> _Instruction_: Find every line in the data below that contains the word "spot" and copy each of those lines. Case counts when matching.

Saved data entries
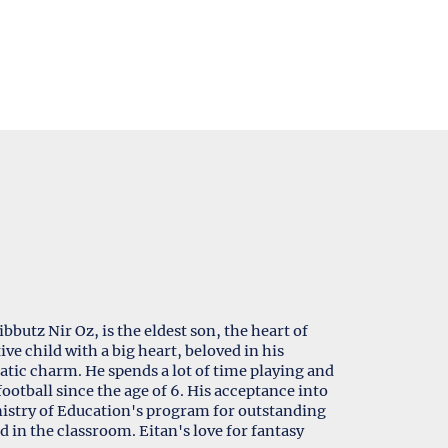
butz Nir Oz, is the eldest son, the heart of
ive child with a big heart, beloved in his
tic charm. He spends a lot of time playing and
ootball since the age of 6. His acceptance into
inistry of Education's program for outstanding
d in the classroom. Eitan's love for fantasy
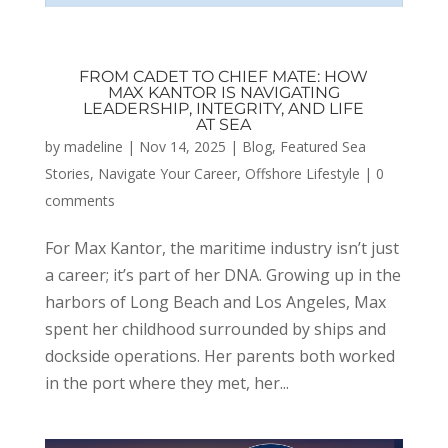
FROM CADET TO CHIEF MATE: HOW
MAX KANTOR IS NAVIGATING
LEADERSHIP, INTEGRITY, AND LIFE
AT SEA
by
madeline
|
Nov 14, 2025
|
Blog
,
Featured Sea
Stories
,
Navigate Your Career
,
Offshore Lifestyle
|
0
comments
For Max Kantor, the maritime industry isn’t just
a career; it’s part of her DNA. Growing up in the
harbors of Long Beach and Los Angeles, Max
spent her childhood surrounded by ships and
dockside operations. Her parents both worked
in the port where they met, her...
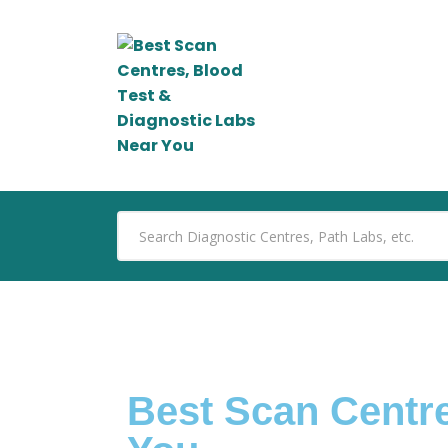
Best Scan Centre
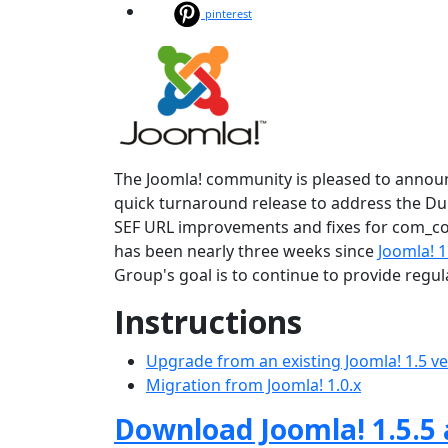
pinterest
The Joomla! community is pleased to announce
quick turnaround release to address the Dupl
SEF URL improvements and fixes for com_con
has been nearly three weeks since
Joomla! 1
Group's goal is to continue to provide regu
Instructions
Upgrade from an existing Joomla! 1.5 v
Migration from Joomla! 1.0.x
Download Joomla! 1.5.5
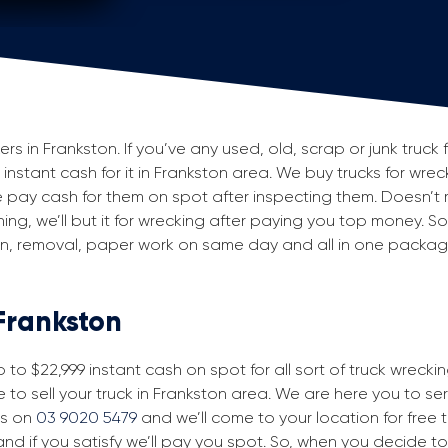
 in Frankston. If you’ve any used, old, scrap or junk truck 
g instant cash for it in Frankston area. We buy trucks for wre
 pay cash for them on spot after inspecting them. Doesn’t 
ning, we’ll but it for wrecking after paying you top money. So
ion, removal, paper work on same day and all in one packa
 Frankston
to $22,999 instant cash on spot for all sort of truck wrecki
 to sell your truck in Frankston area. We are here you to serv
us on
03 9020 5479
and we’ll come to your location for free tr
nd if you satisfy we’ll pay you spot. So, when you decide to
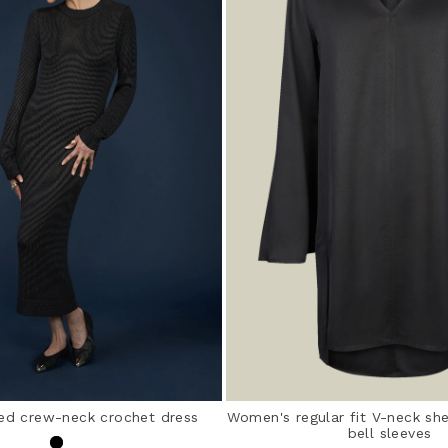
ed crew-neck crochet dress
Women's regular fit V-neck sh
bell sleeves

> _Reply_:
 pay cash for them on spot after inspecting them. Doesn’t 
to $22,999 instant cash on spot for all sort of truck wrecki
nd if you satisfy we’ll pay you spot. So, when you decide to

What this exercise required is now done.